The reason I focus on argument and rhetoric is because overwhelmingly people do not bother to learn what exactly their votes mean (to the best of their ability). They know their economic situation and their cultural attitude, and they vote according to which politicians are able to fire those cylinders. You can't (and I don't) blame people for harboring those sentiments, since they're a clear sign that something is wrong. But I do blame people for being complacent and indifferent to critical thought. I realize that most people don't have the time to spend studying the nuances and/or elisions of politi-speak, but it isn't that hard to reflect on whether you're being swayed by compelling logic or whether you're being emotionally manipulated.

I find it surprising that many here sympathize with the Britons who voted to leave when they're succumbing to the same tribalism and mob mentality that you (a general you, of course) accuse liberals here of succumbing to. This article gets it pretty accurately:

https://theintercept.com/2016/06/25...ailure-of-western-establishment-institutions/

It’s natural — and inevitable — that malignant figures will try to exploit this vacuum of authority. All sorts of demagogues and extremists will try to redirect mass anger for their own ends. Revolts against corrupt elite institutions can usher in reform and progress, but they can also create a space for the ugliest tribal impulses: xenophobia, authoritarianism, racism, fascism. One sees all of that, both good and bad, manifesting in the anti-establishment movements throughout the U.S., Europe, and the U.K. — including Brexit. All of this can be invigorating, or promising, or destabilizing, or dangerous: most likely a combination of all that.

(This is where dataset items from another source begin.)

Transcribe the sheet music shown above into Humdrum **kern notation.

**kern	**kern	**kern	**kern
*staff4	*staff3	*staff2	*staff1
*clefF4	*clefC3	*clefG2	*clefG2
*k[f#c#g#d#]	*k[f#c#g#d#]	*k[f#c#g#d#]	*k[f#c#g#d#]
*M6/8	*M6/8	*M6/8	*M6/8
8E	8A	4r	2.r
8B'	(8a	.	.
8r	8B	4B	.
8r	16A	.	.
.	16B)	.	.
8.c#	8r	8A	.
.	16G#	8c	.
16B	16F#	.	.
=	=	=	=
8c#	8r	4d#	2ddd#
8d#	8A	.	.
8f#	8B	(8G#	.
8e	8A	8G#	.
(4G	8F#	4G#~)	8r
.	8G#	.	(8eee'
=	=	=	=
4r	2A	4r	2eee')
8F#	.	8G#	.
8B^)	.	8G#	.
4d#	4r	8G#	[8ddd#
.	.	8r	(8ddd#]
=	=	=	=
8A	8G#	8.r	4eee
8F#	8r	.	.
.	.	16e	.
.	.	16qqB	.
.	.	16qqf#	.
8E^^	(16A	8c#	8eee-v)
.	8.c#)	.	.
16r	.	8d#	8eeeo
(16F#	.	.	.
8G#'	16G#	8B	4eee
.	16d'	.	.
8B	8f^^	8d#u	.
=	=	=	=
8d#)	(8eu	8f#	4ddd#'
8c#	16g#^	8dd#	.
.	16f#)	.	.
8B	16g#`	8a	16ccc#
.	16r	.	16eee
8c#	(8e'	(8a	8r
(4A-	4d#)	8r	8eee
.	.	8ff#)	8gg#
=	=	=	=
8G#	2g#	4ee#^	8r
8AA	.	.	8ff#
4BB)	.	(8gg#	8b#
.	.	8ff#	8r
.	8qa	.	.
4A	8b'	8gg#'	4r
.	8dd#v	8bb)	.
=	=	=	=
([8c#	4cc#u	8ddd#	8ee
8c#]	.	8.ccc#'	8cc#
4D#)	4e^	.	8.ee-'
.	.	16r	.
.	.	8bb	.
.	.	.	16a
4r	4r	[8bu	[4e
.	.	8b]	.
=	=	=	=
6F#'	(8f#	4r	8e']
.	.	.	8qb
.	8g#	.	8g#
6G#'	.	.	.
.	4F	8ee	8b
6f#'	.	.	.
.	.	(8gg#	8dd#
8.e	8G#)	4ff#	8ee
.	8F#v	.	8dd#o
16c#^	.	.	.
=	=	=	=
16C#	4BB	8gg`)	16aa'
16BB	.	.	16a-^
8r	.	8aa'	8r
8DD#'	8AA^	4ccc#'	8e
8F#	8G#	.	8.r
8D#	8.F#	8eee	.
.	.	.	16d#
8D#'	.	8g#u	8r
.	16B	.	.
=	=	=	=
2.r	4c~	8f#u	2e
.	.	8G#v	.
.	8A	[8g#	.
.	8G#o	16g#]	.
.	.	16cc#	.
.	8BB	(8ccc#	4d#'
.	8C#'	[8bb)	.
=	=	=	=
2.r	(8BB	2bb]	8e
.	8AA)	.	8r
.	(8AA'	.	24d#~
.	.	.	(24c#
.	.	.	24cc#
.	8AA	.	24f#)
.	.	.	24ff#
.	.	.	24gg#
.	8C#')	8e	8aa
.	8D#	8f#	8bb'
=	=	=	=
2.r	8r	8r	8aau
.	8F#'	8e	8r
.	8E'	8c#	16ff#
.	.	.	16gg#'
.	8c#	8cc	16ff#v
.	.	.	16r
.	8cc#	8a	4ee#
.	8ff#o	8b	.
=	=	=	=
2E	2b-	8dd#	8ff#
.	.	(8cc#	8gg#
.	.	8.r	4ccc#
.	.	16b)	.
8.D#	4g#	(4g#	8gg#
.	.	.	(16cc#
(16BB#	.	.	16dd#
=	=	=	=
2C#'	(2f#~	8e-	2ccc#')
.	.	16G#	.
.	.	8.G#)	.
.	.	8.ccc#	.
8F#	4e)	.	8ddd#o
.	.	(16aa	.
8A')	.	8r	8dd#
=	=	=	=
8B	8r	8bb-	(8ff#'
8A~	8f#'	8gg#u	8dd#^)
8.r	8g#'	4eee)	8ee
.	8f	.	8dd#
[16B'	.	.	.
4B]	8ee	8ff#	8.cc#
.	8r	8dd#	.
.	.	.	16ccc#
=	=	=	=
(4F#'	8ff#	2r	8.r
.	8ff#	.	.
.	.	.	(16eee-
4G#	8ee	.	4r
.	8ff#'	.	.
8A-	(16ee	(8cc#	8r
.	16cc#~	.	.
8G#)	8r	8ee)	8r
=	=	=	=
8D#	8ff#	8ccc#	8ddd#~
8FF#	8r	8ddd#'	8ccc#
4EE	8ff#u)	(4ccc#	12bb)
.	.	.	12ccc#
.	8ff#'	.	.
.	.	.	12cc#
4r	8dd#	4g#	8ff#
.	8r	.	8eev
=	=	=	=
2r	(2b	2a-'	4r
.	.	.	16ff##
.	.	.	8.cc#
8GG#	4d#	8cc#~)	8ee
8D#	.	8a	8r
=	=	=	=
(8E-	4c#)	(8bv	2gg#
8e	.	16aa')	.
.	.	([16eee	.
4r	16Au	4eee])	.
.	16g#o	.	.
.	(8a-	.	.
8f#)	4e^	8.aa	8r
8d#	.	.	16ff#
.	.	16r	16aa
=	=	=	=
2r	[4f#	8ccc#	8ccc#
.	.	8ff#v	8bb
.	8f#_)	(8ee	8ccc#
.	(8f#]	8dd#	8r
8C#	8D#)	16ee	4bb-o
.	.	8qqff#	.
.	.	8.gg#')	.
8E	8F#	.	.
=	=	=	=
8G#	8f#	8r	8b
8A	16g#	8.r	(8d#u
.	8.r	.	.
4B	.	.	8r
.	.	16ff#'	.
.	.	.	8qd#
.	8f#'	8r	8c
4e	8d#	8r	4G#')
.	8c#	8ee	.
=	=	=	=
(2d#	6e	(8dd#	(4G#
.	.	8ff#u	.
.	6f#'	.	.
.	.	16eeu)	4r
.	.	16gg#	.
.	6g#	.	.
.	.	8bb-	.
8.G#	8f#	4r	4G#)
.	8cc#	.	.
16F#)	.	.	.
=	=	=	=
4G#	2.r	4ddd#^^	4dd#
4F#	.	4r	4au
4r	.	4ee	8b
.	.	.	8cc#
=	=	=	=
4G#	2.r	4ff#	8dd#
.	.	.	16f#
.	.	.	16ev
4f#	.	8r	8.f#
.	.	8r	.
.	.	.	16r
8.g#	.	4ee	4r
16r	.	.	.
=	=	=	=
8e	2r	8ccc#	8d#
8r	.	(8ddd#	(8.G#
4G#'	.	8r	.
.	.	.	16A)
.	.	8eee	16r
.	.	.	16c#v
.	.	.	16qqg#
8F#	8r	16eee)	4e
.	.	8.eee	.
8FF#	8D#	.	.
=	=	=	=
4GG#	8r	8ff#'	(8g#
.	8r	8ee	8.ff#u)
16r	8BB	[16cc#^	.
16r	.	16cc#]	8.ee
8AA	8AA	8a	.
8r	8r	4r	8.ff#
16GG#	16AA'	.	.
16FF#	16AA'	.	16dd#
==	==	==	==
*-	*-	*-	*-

The solution is not to subserviently cling to corrupt elite institutions out of fear of the alternatives. It is, instead, to help bury those institutions and their elite mavens and then fight for superior replacements. As Hayes put it in his book, the challenge is “directing the frustration, anger, and alienation we all feel into building a trans-ideological coalition that can actually dislodge the power of the post-meritocratic elite. One that marshals insurrectionist sentiment without succumbing to nihilism and manic, paranoid distrust.”
 
I find it surprising that many here sympathize with the Britons who voted to leave when they're succumbing to the same tribalism and mob mentality that you (a general you, of course) accuse liberals here of succumbing to.

It's only surprising if you think we sympathise because of tribalism and mob mentality.

Same could be said about people here sympathising with republicans defeating gun control measures, perhaps they don't even care about the second amendment and just swing the way they do on the topic due to republican party tribalism, doesn't mean we sympathise with why they did it. We sympathise with the outcome.